### Pasaje citado

Dicha experiencia espiritual, que no debemos confundir con una experiencia mística, “se acercan al evangelio con la misma intención de vivirlo a fondo y, sin embargo, son diferentes en lo que se refiere a experiencias, tareas, prioridades. Buscando el mismo Cristo del evangelio San Agustín recorre un camino, San Francisco de Asís, otro.”15 Darán origen a espiritualidades diversas, es decir a experiencias de vida de Cristo, que pueden ser vividas por sus discípulos espirituales de todos los tiempos y de todas las latitudes. El Cristo, prenda de los bienes futuros, sustancia de la esperanza, se hace accesible a todas las personas consagradas en la medida en que se esfuercen por vivir la misma experiencia espiritual que ha vivido el Fundador.
La posibilidad de acceder al Cristo que experimentó el Fundador es una garantía de encontrar los bienes futuros, sin necesidad de inventar nuevas vías, o seguir vías alternativas, a veces de muy dudoso origen y no siempre apegadas al cristianismo. No hay necesidad de buscar fuera lo que se tiene dentro de casa.
La vida consagrada, la esperanza y la salud mental
No debemos pensar que el hacer esta experiencia del Espíritu desenraíza a la persona de este mundo, alejándola de él y haciéndola vivir como en una fuga del mundo. La experiencia espiritual de la que hemos halado no es una experiencia mística, entendida ésta como “conocimiento amoroso de Dios, íntimo y trascendente, con carácter de inmediatez, pasividad y certeza”16 , sino un camino continuo por acercarse y seguir a Cristo según las pautas más características dejadas por el fundador. Podemos decir entonces que es un camino místico-ascético, en el sentido que requiere del trabajo personal para alcanzar a Dios. Sin querer decir con esto que sea el puro esfuerzo personal el que lograr la unión con dios, siendo esta unión una gracia de dios, que se debe pedir, pero que se pide en forma activa, trabajando de acuerdo a una metodología espiritual, una espiritualidad específica, cuyos trazos fueron dejados por el fundador.

### Entradas

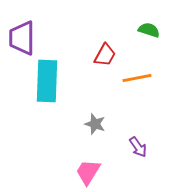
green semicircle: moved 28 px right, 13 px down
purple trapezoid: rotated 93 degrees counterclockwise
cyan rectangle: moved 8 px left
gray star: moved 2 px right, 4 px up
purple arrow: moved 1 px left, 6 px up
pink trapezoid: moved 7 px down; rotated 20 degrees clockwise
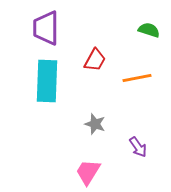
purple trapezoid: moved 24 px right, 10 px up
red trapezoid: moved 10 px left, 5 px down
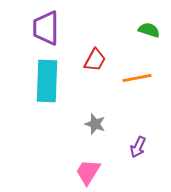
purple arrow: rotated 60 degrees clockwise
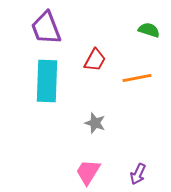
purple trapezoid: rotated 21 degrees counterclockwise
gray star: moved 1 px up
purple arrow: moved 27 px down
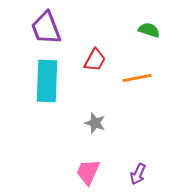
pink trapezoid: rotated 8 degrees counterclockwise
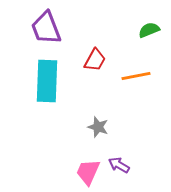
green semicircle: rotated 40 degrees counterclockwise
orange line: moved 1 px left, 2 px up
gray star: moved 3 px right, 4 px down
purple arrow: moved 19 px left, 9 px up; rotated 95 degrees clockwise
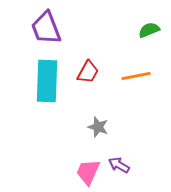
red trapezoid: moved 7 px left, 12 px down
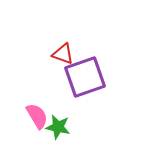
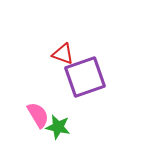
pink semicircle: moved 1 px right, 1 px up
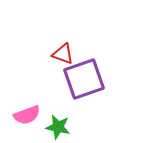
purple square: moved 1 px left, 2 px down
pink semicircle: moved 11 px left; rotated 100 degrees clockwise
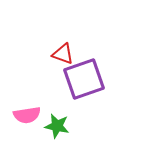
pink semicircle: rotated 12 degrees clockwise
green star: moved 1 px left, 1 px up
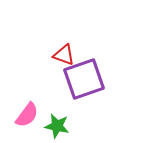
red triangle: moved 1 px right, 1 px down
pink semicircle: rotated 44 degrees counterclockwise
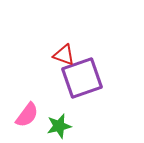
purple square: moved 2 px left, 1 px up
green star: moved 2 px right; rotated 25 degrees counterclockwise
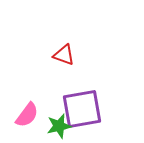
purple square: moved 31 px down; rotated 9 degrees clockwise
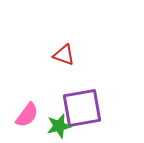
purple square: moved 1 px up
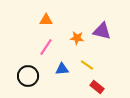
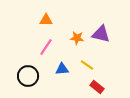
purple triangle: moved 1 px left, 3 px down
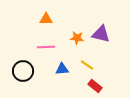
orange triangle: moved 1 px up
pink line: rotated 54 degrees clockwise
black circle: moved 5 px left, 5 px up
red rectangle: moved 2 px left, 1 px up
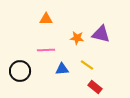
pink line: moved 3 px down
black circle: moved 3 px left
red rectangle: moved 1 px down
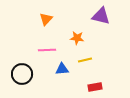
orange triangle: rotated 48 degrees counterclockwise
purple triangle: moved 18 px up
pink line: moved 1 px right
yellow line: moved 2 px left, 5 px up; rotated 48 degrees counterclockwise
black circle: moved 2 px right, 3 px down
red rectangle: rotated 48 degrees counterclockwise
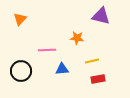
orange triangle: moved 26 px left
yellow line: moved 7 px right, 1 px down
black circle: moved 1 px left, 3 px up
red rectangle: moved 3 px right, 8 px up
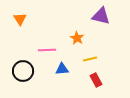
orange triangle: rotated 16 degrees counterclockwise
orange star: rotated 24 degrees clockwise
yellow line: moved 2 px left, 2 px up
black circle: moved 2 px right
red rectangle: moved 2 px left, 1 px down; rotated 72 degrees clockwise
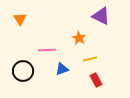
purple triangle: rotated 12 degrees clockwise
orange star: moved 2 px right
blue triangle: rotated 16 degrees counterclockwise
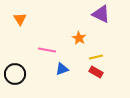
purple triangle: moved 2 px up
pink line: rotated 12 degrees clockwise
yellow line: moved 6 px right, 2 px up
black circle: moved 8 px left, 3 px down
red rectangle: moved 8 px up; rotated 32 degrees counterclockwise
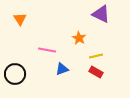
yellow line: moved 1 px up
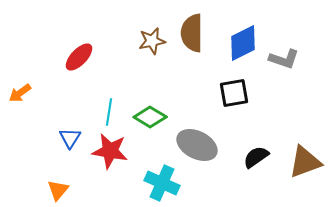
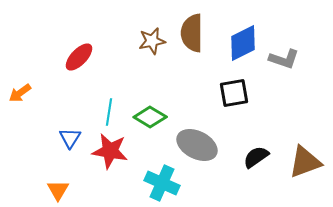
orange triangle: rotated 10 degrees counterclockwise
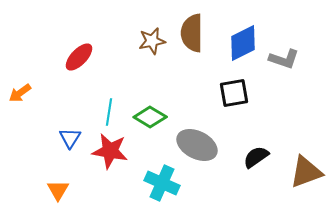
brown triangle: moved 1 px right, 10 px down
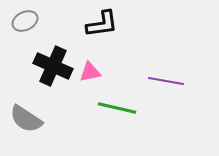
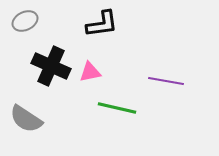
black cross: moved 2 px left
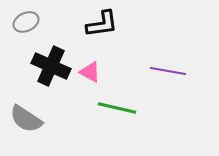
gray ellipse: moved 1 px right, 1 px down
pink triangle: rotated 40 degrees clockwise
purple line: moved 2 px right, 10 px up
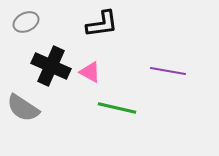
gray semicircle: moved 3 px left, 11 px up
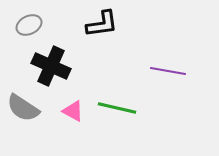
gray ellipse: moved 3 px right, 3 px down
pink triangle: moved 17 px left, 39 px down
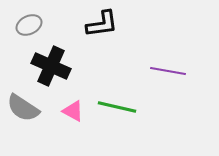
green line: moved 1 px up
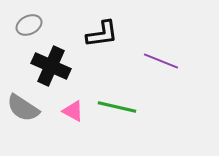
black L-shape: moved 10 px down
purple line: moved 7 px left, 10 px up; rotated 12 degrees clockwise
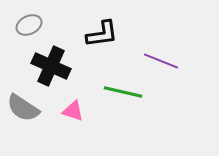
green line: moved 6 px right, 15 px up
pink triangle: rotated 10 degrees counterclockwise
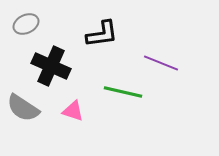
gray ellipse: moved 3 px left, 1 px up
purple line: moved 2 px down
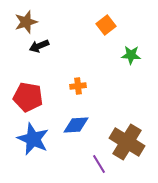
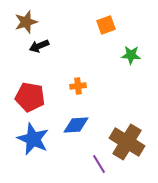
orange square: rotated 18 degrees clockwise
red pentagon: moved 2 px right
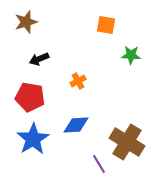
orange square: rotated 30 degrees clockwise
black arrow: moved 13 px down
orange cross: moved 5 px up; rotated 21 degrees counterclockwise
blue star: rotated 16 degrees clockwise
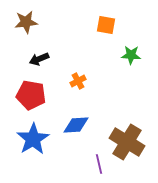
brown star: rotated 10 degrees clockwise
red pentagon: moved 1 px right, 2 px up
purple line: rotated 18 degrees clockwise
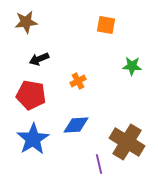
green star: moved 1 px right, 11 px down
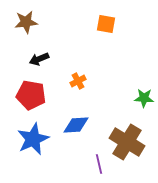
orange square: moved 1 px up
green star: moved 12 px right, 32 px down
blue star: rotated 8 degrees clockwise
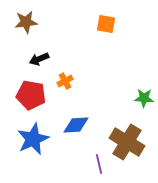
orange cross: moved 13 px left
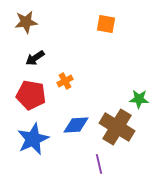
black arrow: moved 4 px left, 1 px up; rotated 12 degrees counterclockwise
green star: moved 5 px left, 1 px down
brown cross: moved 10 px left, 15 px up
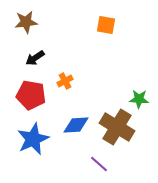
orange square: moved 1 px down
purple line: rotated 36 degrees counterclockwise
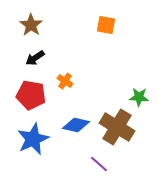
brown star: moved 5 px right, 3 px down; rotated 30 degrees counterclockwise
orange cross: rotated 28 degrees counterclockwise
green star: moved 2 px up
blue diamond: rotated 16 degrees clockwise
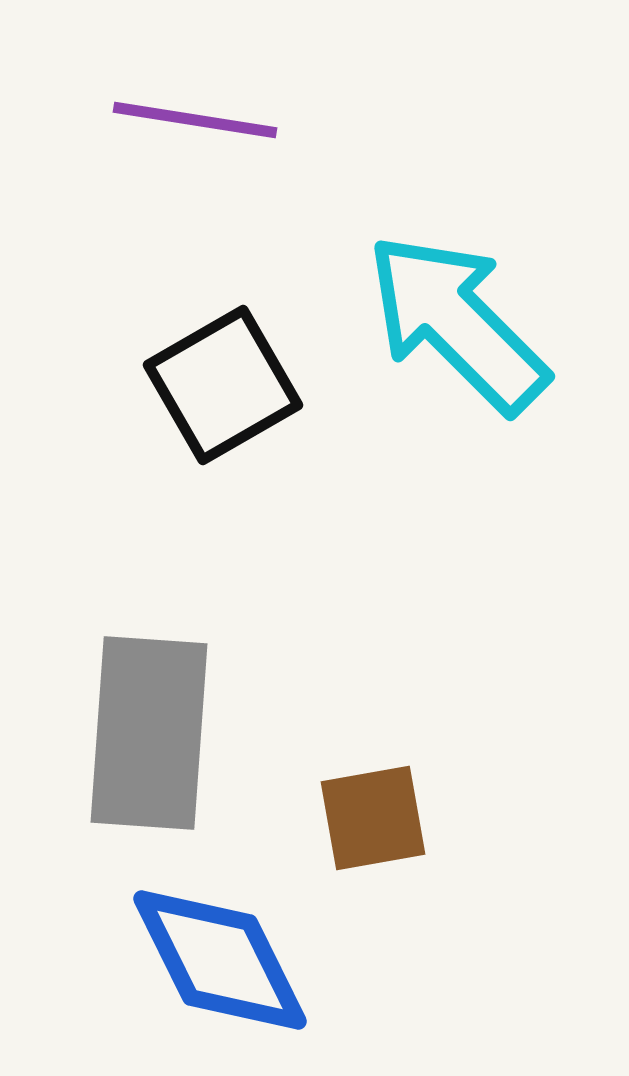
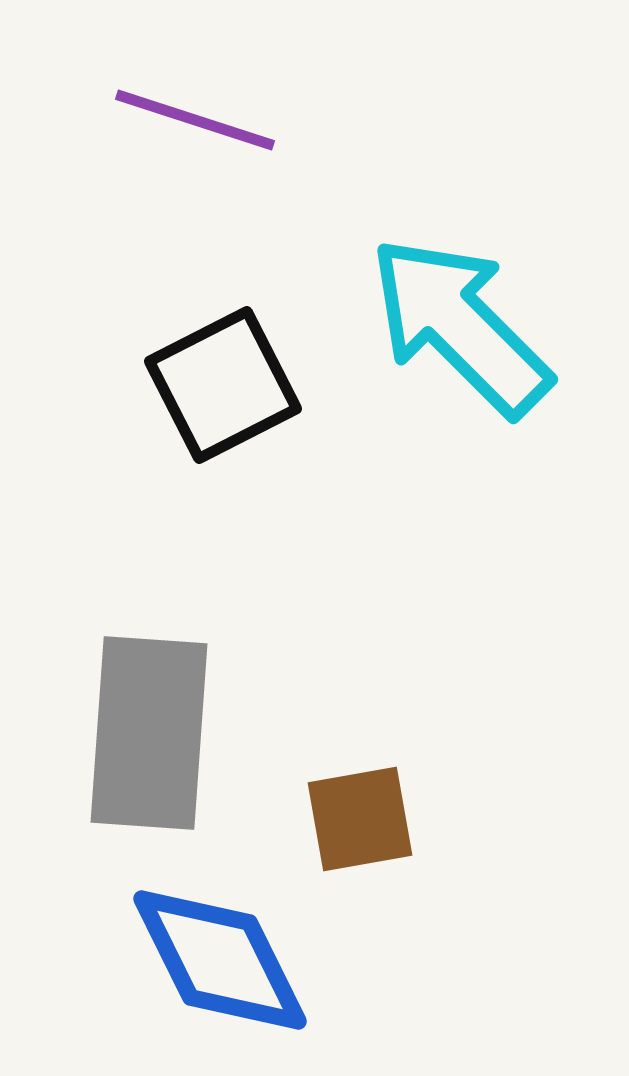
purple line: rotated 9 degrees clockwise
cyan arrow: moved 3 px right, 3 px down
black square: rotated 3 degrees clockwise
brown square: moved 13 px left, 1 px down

### Qué producir
Según el pasaje citado, ¿qué dos santos buscan al mismo Cristo del evangelio recorriendo cada uno un camino distinto?

### Resultado del ejercicio
San Agustín y San Francisco de Asís.